Per ricordarlo, sono da segnalare un libro da poco uscito e un convegno in programma per oggi. Il libro si intitola
Gramsci chi? Dicono di lui, edito da Bordeaux, curato da
Lelio La Porta,
studioso appassionato di Gramsci. Si tratta di un volume utile per
tutti, soprattutto per quanti incontrano Gramsci per la prima volta, ma
non solo.
Dopo
una sintetica introduzione alla vita e alle opere, con opportuni
riferimenti bibliografici essenziali, La Porta raccoglie scritti di
artisti, giornalisti, politici e studiosi, non tutti gramsciani, che
parlano di Gramsci, da Piero Gobetti a Dario Fo, passando per Giuseppe
Fiori, Emilio Lussu, Giuseppe Prestipino, Camilla Ravera, Paolo Spriano,
Aldo Tortorella.
Tra i
vari contributi, ci sono alcuni che vale la pena di segnalare.
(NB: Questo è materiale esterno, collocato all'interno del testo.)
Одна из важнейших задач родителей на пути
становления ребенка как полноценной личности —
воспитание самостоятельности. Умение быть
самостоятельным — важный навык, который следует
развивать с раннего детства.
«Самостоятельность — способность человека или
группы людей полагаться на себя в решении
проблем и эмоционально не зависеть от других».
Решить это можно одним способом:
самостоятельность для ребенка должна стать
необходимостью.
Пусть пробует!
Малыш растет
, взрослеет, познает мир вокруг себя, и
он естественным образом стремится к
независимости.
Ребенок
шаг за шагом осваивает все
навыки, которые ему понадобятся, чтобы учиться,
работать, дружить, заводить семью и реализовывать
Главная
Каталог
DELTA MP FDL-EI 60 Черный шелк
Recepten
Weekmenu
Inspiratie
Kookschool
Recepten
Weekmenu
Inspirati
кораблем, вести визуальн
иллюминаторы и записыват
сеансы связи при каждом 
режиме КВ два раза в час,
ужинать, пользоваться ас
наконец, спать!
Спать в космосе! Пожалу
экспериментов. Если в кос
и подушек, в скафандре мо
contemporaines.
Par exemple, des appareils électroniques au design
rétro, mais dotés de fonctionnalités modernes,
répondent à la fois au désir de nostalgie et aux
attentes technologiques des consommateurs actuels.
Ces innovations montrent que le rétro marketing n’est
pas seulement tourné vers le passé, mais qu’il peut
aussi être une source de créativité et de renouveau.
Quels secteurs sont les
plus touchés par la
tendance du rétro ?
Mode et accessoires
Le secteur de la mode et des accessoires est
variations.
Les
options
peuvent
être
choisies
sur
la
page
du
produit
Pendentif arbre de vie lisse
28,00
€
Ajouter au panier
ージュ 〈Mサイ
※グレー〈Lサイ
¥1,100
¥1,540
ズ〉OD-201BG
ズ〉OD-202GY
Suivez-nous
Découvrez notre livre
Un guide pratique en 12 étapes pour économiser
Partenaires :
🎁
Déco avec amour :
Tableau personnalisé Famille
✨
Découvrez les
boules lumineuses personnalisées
Per
esempio quello di Benedetto Croce che nel 1947, recensendo le
Lettere dal carcere
, nei "Quaderni della critica", ricordava come esse appartenessero non
al Partito comunista, ma anche "a chi è di altro od opposto partito" e
ciò, secondo Croce, per una duplice ragione:
per
la reverenza e l'affetto che si provano per tutti coloro che tennero
alta la dignità dell'uomo e accettarono pericoli e persecuzioni e
sofferenze per un ideale, che è ciò che Antonio Gramsci fece con
fortezza, serenità e semplicità, talché queste sue lettere dal carcere
suscitano orrore e interiore rivolta contro il regime odioso che lo
oppresse e soppresse.
Belli
anche i testi di Togliatti che definisce Gramsci come "la coscienza
critica di un secolo di storia del nostro paese", e di Enrico Berlinguer
per il quale
Gramsci
parla ancora oggi a tutti gli intellettuali, a tutti i democratici, a
tutte le forze di progresso che emergono e si affermano nella società.
L'esempio di Gramsci ci esorta tutti a combattere, a non disarmare, a
costruire il nuovo.
Un
grande convegno nazionale si terrà durante la giornata di oggi, invece,
a Roma nella Sala Gonzaga dei Musei Capitolini dal titolo
Egemonia.
L'auspicio è
che queste e altre iniziative contribuiscano a togliere Gramsci dal
paradosso del quale si diceva all'inizio. Si può, a tal proposito,
concordare con la parole di Lelio La Porta:
è
necessario portare Gramsci fuori dai luoghi di discussione
specialistica, introdurlo nelle aule delle scuole medie e medie
superiori italiane, farlo conoscere ai nostri giovani e a quanti di lui
hanno scarsa conoscenza o in quanto lo ritengono quasi un reperto
archeologico riconducibile a chissà quale era geologica, utilizzando nei
suoi confronti un pregiudizio ideologico che, francamente, non ha più
ragione di essere o in quanto pensano, appunto, che soltanto pochi
addetti ai lavori siano in grado di comprendere ciò che ha scritto.